Written by: Stuti Raibagkar
In a bid to attract more investors, India’s Ministry of Corporate Affairs has decided to incorporate major changes into the existing company registration procedure. Here is all what you need to know about the reforms:
The major changes made in the Companies Act, 2013 are:
Related Party and Related Party Transaction:
Definition of the term ‘related party’ in section 2(76) of the 2013 Act used the word company, i.e. used the word ‘holding’, ‘subsidiary’ or associate’ company. Foreign company was not Company under the 2013 Act rather it was a body corporate.
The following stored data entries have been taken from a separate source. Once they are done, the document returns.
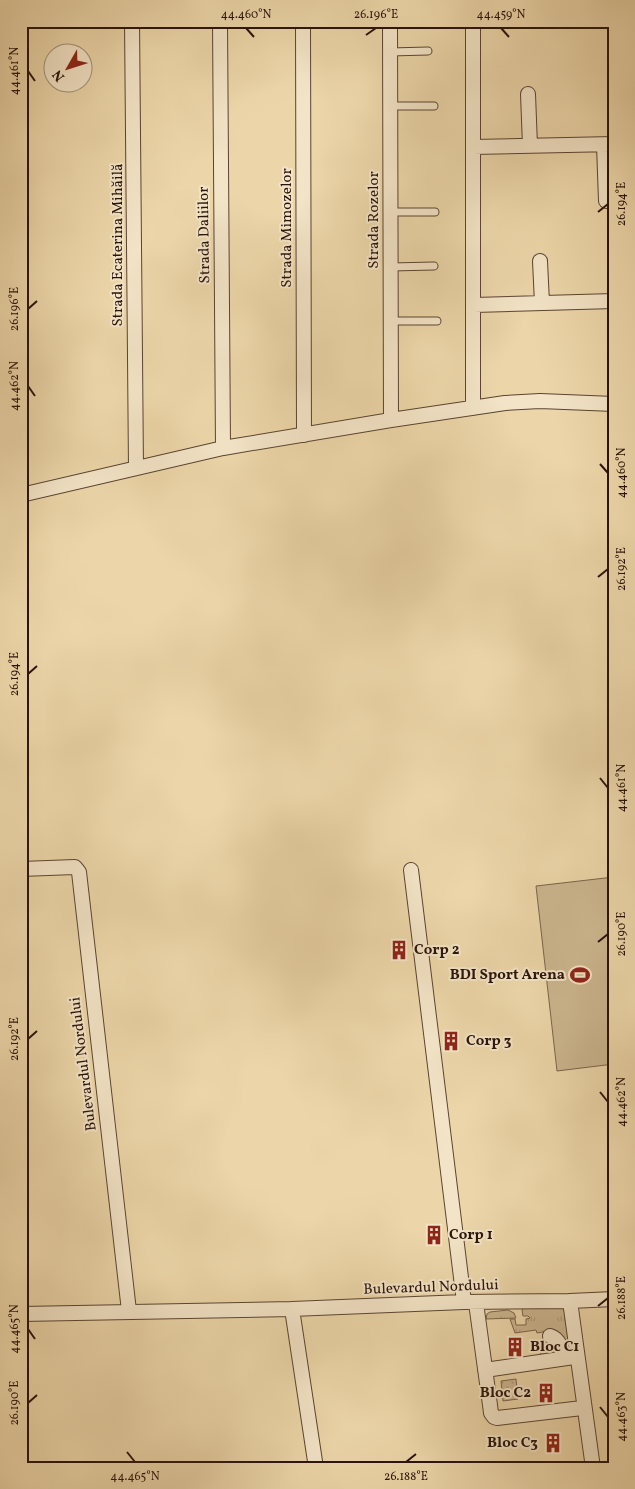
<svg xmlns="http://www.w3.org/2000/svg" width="635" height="1489" font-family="Vollkorn,serif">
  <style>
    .grass { fill: url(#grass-tufts); stroke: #7a644c }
    .park { fill: url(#park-dots); stroke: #7a644c }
    .pitch { fill: #cbb58e; stroke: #7a644c }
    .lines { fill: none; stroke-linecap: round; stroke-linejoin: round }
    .service-casing { stroke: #5a4432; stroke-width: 9 }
    .minor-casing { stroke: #5a4432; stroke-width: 16 }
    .service { stroke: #f3e4c7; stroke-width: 7 }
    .minor { stroke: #f3e4c7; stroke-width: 14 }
    .ticks { fill: none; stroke: #2a130a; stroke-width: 2 }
    .labels { text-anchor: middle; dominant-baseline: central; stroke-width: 4; stroke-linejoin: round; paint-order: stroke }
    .street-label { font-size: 15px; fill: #2a130a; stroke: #f3e4c7 }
    .poi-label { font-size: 15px; font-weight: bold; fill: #2a130a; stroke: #f3e4c7; text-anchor: start }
    .neatline { fill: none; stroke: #2a130a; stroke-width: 2 }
    .ticks-label { font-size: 12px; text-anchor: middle; fill: #2a130a }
  </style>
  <defs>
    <pattern id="grass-tufts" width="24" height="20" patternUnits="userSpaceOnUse" patternTransform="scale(1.25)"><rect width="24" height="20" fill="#cbb58e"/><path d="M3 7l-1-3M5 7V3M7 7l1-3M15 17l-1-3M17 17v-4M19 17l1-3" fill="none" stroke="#ae9b79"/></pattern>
    <pattern id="park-dots" width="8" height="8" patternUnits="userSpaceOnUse" patternTransform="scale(1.25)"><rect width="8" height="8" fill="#cbb58e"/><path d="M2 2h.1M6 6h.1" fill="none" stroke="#ae9b79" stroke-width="1.8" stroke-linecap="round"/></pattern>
  </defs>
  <rect width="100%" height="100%" fill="#ecd6a9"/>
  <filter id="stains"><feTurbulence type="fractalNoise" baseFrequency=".004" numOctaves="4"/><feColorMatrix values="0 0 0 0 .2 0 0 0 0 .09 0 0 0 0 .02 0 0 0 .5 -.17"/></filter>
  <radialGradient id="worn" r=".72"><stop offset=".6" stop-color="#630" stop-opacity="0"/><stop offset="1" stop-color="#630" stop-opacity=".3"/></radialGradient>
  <path class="grass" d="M 524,1308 L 569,1308 L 571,1351 L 568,1351 L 549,1331 L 537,1333 L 536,1330 L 515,1333 L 510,1319 L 515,1319 L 516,1325 L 526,1325 L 526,1319 L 530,1318 L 528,1316 L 523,1316 L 522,1310 Z
    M 508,1310 L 514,1313 L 516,1318 L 486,1319 L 487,1314 L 490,1312 Z
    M 549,1341 L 552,1343 L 558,1354 L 541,1356 L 539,1343 Z"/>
  <path class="park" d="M 516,1379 L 518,1399 L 503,1401 L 501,1381 Z"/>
  <path class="pitch" d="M 614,877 L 614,1064 L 557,1071 L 536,886 Z"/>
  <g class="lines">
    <defs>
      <path id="service" d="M 390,52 L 428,51
        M 390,106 L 434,106
        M 391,212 L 435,212
        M 391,267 L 434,266
        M 391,321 L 437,321"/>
      <path id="minor" d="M 132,21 L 136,468
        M 220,21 L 223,448
        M 303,21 L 304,435
        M 390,21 L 391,420
        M 473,21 L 473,408
        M 528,94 L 530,146
        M 604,145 L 606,201
        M 473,147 L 614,144
        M 540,261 L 542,303
        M 474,305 L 614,301
        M 21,495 L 223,448 L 391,420 L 505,403 L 540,401 L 614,404
        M 21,869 L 75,867 L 79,872 L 129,1311
        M 411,870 L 464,1302
        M 570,1301 L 593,1468
        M 476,1303 L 490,1405 L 491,1413 L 494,1417 L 497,1418 L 582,1408
        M 292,1309 L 316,1468
        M 21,1314 L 292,1309 L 464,1302 L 570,1301 L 614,1299
        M 550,1336 C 560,1339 562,1350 563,1358
        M 485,1370 L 574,1357"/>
    </defs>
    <use href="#service" class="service-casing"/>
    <use href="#minor" class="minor-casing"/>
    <use href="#service" class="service"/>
    <use href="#minor" class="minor"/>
  </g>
  <path class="ticks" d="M 246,28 L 254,37M 501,28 L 509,37M 366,35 L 376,28M 28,71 L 35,81M 598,212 L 608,204M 28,309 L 37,301M 28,386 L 35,396M 600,464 L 608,473M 598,577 L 608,569M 28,674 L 37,666M 600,778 L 608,788M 598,942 L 608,934M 28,1039 L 37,1031M 600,1092 L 608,1102M 598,1306 L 608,1298M 28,1329 L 35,1339M 28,1403 L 37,1395M 600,1407 L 608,1417M 127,1452 L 135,1462M 406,1462 L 416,1454"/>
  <defs>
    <symbol id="building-bare" viewBox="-9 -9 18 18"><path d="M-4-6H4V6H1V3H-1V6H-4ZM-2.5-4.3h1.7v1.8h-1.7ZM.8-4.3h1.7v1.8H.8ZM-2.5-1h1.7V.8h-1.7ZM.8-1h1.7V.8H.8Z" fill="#8f2418" stroke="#f3e4c7" stroke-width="2.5" paint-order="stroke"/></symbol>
    <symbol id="stadium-bare" viewBox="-9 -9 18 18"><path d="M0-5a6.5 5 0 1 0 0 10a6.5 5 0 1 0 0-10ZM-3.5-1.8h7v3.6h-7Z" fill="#8f2418" stroke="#f3e4c7" stroke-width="2.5" paint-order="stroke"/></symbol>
  </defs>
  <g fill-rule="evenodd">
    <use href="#building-bare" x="385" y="936" width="28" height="28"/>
    <use href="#stadium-bare" x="566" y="961" width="28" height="28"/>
    <use href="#building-bare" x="437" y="1027" width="28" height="28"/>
    <use href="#building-bare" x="420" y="1221" width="28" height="28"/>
    <use href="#building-bare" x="501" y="1333" width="28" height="28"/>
    <use href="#building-bare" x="532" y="1379" width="28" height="28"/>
    <use href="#building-bare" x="539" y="1429" width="28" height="28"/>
  </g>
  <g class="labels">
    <g class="street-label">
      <text transform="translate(374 220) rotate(-90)">Strada Rozelor</text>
      <text transform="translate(287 228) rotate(-90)">Strada Mimozelor</text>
      <text transform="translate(205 235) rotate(-91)">Strada Daliilor</text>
      <text transform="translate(118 245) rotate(-90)">Strada Ecaterina Mihăilă</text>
      <text transform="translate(84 1064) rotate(-97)">Bulevardul Nordului</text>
      <text transform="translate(431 1288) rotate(-2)">Bulevardul Nordului</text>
    </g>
    <g class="poi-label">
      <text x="414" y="950">Corp 2</text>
      <text x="565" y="975" text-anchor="end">BDI Sport Arena</text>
      <text x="466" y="1041">Corp 3</text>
      <text x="449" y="1235">Corp 1</text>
      <text x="530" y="1347">Bloc C1</text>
      <text x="531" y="1393" text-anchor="end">Bloc C2</text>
      <text x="538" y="1443" text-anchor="end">Bloc C3</text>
    </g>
  </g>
  <rect width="635" height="1489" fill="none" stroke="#ecd6a9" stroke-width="55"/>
  <g transform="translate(68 68) rotate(231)"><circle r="24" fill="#f3e4c7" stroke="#a3907b"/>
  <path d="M0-4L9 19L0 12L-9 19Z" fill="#8f2418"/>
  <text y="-8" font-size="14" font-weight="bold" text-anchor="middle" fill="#2a130a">N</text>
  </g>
  <rect x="28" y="28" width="580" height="1434" class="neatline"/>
  <g class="ticks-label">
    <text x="246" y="18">44.460°N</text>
    <text x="376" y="18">26.196°E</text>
    <text x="501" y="18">44.459°N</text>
    <text transform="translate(14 71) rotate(-90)" y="4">44.461°N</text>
    <text transform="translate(621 204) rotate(-90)" y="4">26.194°E</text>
    <text transform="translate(14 309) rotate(-90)" y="4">26.196°E</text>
    <text transform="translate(14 386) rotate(-90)" y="4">44.462°N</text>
    <text transform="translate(621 473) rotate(-90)" y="4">44.460°N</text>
    <text transform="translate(621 569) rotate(-90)" y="4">26.192°E</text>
    <text transform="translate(14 674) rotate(-90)" y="4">26.194°E</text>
    <text transform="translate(621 788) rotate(-90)" y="4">44.461°N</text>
    <text transform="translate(621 934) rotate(-90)" y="4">26.190°E</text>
    <text transform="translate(14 1039) rotate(-90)" y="4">26.192°E</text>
    <text transform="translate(621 1102) rotate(-90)" y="4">44.462°N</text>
    <text transform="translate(621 1298) rotate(-90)" y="4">26.188°E</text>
    <text transform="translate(14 1329) rotate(-90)" y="4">44.465°N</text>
    <text transform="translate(14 1403) rotate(-90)" y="4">26.190°E</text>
    <text transform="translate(621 1417) rotate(-90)" y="4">44.463°N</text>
    <text x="135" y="1480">44.465°N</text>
    <text x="406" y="1480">26.188°E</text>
  </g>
  <rect width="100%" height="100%" filter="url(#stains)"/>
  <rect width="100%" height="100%" fill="url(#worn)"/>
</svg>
Thus, previously the term ‘related party’ included only companies/entities incorporated in India and the entities incorporated outside India, were excluded from the definition. The 2017 Amendment Act substitutes the word ‘company’ with the word ‘body corporate’.
Section 188 of 2013 Act deals with related party transactions. It requires board approval for certain transactions with related parties and prohibits interested parties from voting on such resolutions. The amendment seeks to relax the voting restriction in cases where 90 percent or more members, in number, are relatives of promoters or are related parties.
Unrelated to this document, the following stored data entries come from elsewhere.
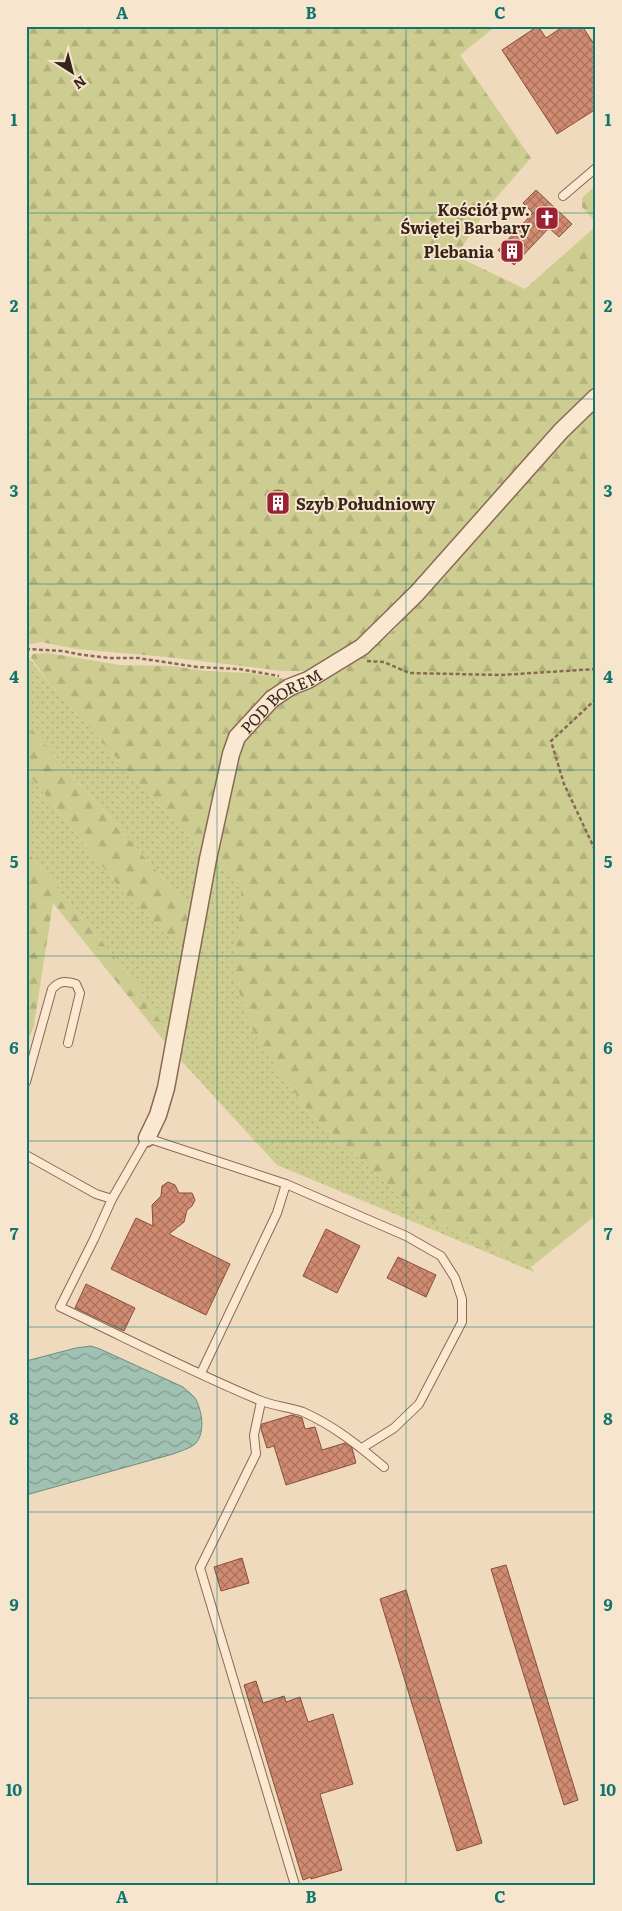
<svg xmlns="http://www.w3.org/2000/svg" width="622" height="1911" font-family="Literata,serif">
  <style>
    .grass { fill: url(#grass-dots) }
    .forest { fill: url(#forest-firs) }
    .water { fill: url(#water-waves); stroke: #688f80 }
    .building { fill: url(#building-cross-hatch); stroke: #894e3a }
    .lines { fill: none; stroke-linecap: round; stroke-linejoin: round }
    .lane-casing { stroke: #896955; stroke-width: 10 }
    .street-casing { stroke: #896955; stroke-width: 19 }
    .path { stroke: #896955; stroke-width: 2.5; stroke-dasharray: 4 2.5; stroke-linecap: butt }
    .lane { stroke: #fbe8d1; stroke-width: 8 }
    .street { stroke: #fbe8d1; stroke-width: 16 }
    .grid { fill: none; stroke: #0f766e; stroke-width: 1; stroke-opacity: 0.55 }
    .labels { text-anchor: middle; dominant-baseline: central; stroke-width: 4; stroke-linejoin: round; paint-order: stroke }
    .poi-label { font-size: 16px; font-weight: bold; fill: #37251b; stroke: #f7e5cd; text-anchor: end }
    .street-label { font-size: 16px; fill: #37251b; stroke: #f7e5cd }
    .neatline { fill: none; stroke: #0f766e; stroke-width: 2 }
    .grid-label { font-size: 16px; text-anchor: middle; font-weight: bold; fill: #0f766e }
  </style>
  <defs>
    <pattern id="grass-dots" width="8" height="8" patternUnits="userSpaceOnUse" patternTransform="scale(1.25)"><rect width="8" height="8" fill="#cecd91"/><path d="M2 2h.1M6 6h.1" fill="none" stroke="#b2b07c" stroke-width="1.8" stroke-linecap="round"/></pattern>
    <pattern id="forest-firs" width="22" height="20" patternUnits="userSpaceOnUse" patternTransform="scale(1.25)"><rect width="22" height="20" fill="#cecd91"/><path d="M5 1l3.5 6h-7zM16 11l3.5 6h-7z" fill="#b2b07c"/></pattern>
    <pattern id="water-waves" width="16" height="10" patternUnits="userSpaceOnUse" patternTransform="scale(1.25)"><rect width="16" height="10" fill="#a1c1b3"/><path d="M0 5q4-4 8 0t8 0" fill="none" stroke="#849d91"/></pattern>
    <pattern id="building-cross-hatch" width="8" height="8" patternUnits="userSpaceOnUse" patternTransform="scale(1.25)"><rect width="8" height="8" fill="#d08b71"/><path d="M0 0l8 8M0 8l8-8" fill="none" stroke="#aa715c"/></pattern>
  </defs>
  <rect width="100%" height="100%" fill="#f0dabd"/>
  <g class="grass">
    <polygon points="26,654 52,687 201,851 193,912 26,723"/>
    <polygon points="26,771 122,891 185,953 170,1033 153,1011 138,986 26,850"/>
    <polygon points="214,854 241,883 241,907 274,1064 310,1114 420,1214 531,1267 534,1272 277,1165 175,1054"/>
  </g>
  <g class="forest">
    <polygon points="26,26 496,26 460,55 531,158 490,205 456,256 525,289 596,226 596,391 360,644 312,671 283,671 167,657 76,649 41,642 26,645"/>
    <polygon points="596,185 596,222 582,207 582,198"/>
    <polygon points="596,405 596,1215 531,1267 420,1214 310,1114 274,1064 249,1024 232,967 241,907 241,883 214,854 236,752 276,700 334,674 370,650 394,630 513,490"/>
    <polygon points="48,653 120,665 171,666 206,671 251,673 292,680 272,689 246,719 221,758 201,851 52,687 31,658 33,654"/>
    <polygon points="26,723 193,912 185,953 122,891 26,771"/>
    <polygon points="26,850 138,986 153,1011 170,1033 165,1042 53,903 34,1025 26,1045"/>
  </g>
  <path class="water" d="M91,1346l9,3 83,38c4,4 9,7 12,11 7,12 11,35 0,46 -6,5 -15,7 -22,10l-147,41v-134l50,-13z"/>
  <g class="building">
    <polygon points="538,26 546,38 564,26 582,26 596,47 596,109 557,134 502,50"/>
    <polygon points="536,190 572,224 559,237 549,228 514,265 498,250 533,213 523,203"/>
    <circle cx="278" cy="501" r="11"/>
    <polygon points="168,1182 175,1185 179,1193 192,1193 195,1200 192,1206 187,1210 184,1222 169,1234 230,1264 206,1315 111,1269 136,1218 153,1226 152,1205 161,1196 162,1186"/>
    <polygon points="326,1229 360,1246 337,1293 303,1276"/>
    <polygon points="398,1257 436,1275 426,1297 387,1278"/>
    <polygon points="86,1284 135,1308 124,1331 75,1308"/>
    <polygon points="292,1415 302,1418 305,1429 315,1427 322,1450 345,1443 352,1448 356,1463 286,1485 274,1446 267,1448 261,1429 262,1424"/>
    <polygon points="242,1558 249,1583 221,1591 214,1567"/>
    <polygon points="506,1565 578,1800 564,1805 491,1569"/>
    <polygon points="406,1590 482,1843 457,1851 380,1599"/>
    <polygon points="256,1681 263,1703 284,1696 286,1702 300,1697 308,1722 333,1714 353,1784 320,1794 342,1870 311,1879 311,1877 303,1880 244,1685"/>
  </g>
  <g class="lines">
    <g class="lane-casing">
      <g id="lane">
        <polyline points="563,196 596,168"/>
        <path d="M26,1082l26,-93c8,-9 14,-8 24,-5l4,9 -12,50"/>
        <polyline points="26,1155 96,1194 112,1199"/>
        <polyline points="201,1373 277,1213 286,1184"/>
        <polyline points="261,1402 254,1435 256,1454 200,1568 295,1885"/>
        <path d="M362,1448l32,-20 25,-24 43,-82v-23l-7,-21 -14,-22 -35,-20 -120,-52 -139,-46 -35,61 -18,40 -34,68c66,31 132,65 199,93 14,6 30,7 44,12 30,13 56,34 81,55"/>
      </g>
    </g>
    <g class="street-casing">
      <g id="street">
        <path id="s1" d="M147,1138l11,-23 8,-27 42,-229 23,-105 6,-17 35,-38 18,-12 18,-7 54,-33 55,-54 144,-162 35,-34"/>
      </g>
    </g>
    <g class="path">
      <polyline points="26,649 63,651 83,655 110,658 138,658 197,667 239,669 279,676"/>
      <polyline points="367,661 384,662 409,673 501,675 596,669"/>
      <polyline points="596,699 551,741 564,784 596,852"/>
    </g>
    <use href="#lane" class="lane"/>
    <use href="#street" class="street"/>
  </g>
  <path class="grid" d="M217,26v1859M406,26v1859M26,213h570M26,399h570M26,584h570M26,770h570M26,956h570M26,1141h570M26,1327h570M26,1512h570M26,1698h570"/>
  <defs>
    <g id="church-square" transform="scale(1.25)"><rect x="-9" y="-9" width="18" height="18" rx="4" fill="#9b2234" stroke="#f7e5cd"/><path d="M-1.2-6h2.4v3.5h3.3v2.4h-3.3V6h-2.4V-.1h-3.3v-2.4h3.3Z" fill="#fff"/></g>
    <g id="building-square" transform="scale(1.25)"><rect x="-9" y="-9" width="18" height="18" rx="4" fill="#9b2234" stroke="#f7e5cd"/><path d="M-4-6H4V6H1V3H-1V6H-4ZM-2.5-4.3h1.7v1.8h-1.7ZM.8-4.3h1.7v1.8H.8ZM-2.5-1h1.7V.8h-1.7ZM.8-1h1.7V.8H.8Z" fill="#fff"/></g>
  </defs>
  <g fill-rule="evenodd">
    <use href="#church-square" x="547" y="218"/>
    <use href="#building-square" x="512" y="251"/>
    <use href="#building-square" x="278" y="503"/>
  </g>
  <g class="labels">
    <g class="poi-label">
      <text x="530" y="209">Kościół pw.<tspan x="530" dy="18">Świętej Barbary</tspan></text>
      <text x="494" y="251">Plebania</text>
      <text x="296" y="503" text-anchor="start">Szyb Południowy</text>
    </g>
    <g class="street-label">
      <text stroke="none"><textPath href="#s1" startOffset="470">POD BOREM</textPath></text>
    </g>
  </g>
  <rect width="622" height="1911" fill="none" stroke="#f7e5cd" stroke-width="55"/>
  <g transform="translate(72 72) rotate(144)" stroke="#f7e5cd" stroke-width="4" paint-order="stroke">
  <path d="M0-4L9 19L0 12L-9 19Z" fill="#37251b"/>
  <text y="-8" font-size="14" font-weight="bold" text-anchor="middle" fill="#37251b">N</text>
  </g>
  <rect x="28" y="28" width="566" height="1856" class="neatline"/>
  <g class="grid-label">
    <text x="122" y="19">A</text>
    <text x="311" y="19">B</text>
    <text x="500" y="19">C</text>
    <text x="14" y="126">1</text>
    <text x="608" y="126">1</text>
    <text x="14" y="312">2</text>
    <text x="608" y="312">2</text>
    <text x="14" y="497">3</text>
    <text x="608" y="497">3</text>
    <text x="14" y="683">4</text>
    <text x="608" y="683">4</text>
    <text x="14" y="868">5</text>
    <text x="608" y="868">5</text>
    <text x="14" y="1054">6</text>
    <text x="608" y="1054">6</text>
    <text x="14" y="1240">7</text>
    <text x="608" y="1240">7</text>
    <text x="14" y="1425">8</text>
    <text x="608" y="1425">8</text>
    <text x="14" y="1611">9</text>
    <text x="608" y="1611">9</text>
    <text x="14" y="1796">10</text>
    <text x="608" y="1796">10</text>
    <text x="122" y="1903">A</text>
    <text x="311" y="1903">B</text>
    <text x="500" y="1903">C</text>
  </g>
</svg>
Change in Loan and Investment by Company:
Section 186(2) of the 2013 Act contains specific prohibitions/ restrictions on provision of loan/guarantee/security etc. to a person or body corporate. The occurrence of the word ‘person’ in the section unwittingly seemed to cover employees. This section was meant to cover inter-corporate loans and not loans to employees. The 2017 Amendment Act clarified that for the purposes of this sub-section, the word ‘person’ does not include any individual who is in the employment of the company.
Furthermore, the companies are permitted to give loans to entities in which directors are interested after passing special resolution and adhering to disclosure requirements. This gives big relief to the companies. This is done to address the difficulties being faced in genuine transactions due to the complete embargo on providing loans to subsidiaries with common director.
Penalty for Late Filing of Annual Return:
The penalty for late filing of company annual return is set to significantly increase on the implementation of the Companies Amendment Act, 2017 during the current financial year.
Under the Companies Amendment Act, 2017, the penalty for late filing of Annual Return or financial statements will be a minimum amount of INR 100 per day of default. Further, the company would be liable for penal action. If a company defaults on filing the annual return or financial statements for two or more times, the penalty levied would be doubled.
Change in Private Placement Issuances:
The amendment Bill seeks to amend the entire Section 42 of Companies 2013 that deals with the issue of shares on private placement basis. One of the important changes relates to rights of renunciation. The 2013 Act permits investors to renunciate their investment rights in favour of another entity. The amendment takes away this right. This means only investors whose names are mentioned in the information memorandum, filed by the issuer, can subscribe to the shares.
Launch of SPICe:
The Ministry has introduced a new e-form named INC-32- SPICe (Simplified Proforma for Incorporating Company Electronically) in place of form INC-29 to provide more functionalities. It deals with a single form for multiple services for incorporation of a company.
Reduction in Procedures
This reform undertaken by the Ministry of Corporate Affairs is to help reduce the procedures for starting a business in India and provide ease of doing business. Initially there were five procedures for starting a business which now are integrated and can be done simultaneously in one step. Using the newly launched integrated e-Form SPICe, stakeholders now can apply for Company Name, Company Incorporation, DIN of the directors, PAN and TAN for the newly incorporated company, and avail all five services simultaneously.
Reduction in Cost/Fees:
The fee for incorporation (of the integrated e-Form SPICe /INC-32) has been reduced from INR 2000 to INR 500. The cost incurred by a company for company seal is also eliminated, as the requirement for a company seal has been removed vide amendment to the Companies Act, 2013.
Reduction in Time:
To improve greater transparency, uniformity, eradication of discretion, the Ministry of Corporate Affairs have made efforts to reduce the time taken for processing company incorporation applications. The time has been reduced drastically from between 5 to 15 working days in June 2014, to an average of 0.6 working days (15 hours) in March 2017. Similarly, the processing time for name availability applications has been brought down significantly from between 5 to 6 working days in June 2014, to an average of 0.4 days (10 hours) in March 2017. In addition, more than 90% applications are being approved within 1 working day.
Apart from these, certain changes in Independent Directors and provision related to their pecuniary interest, definitions, Declaration and payment of dividends, provision relating to financial reporting, Corporate social responsibility (CSR) have been made.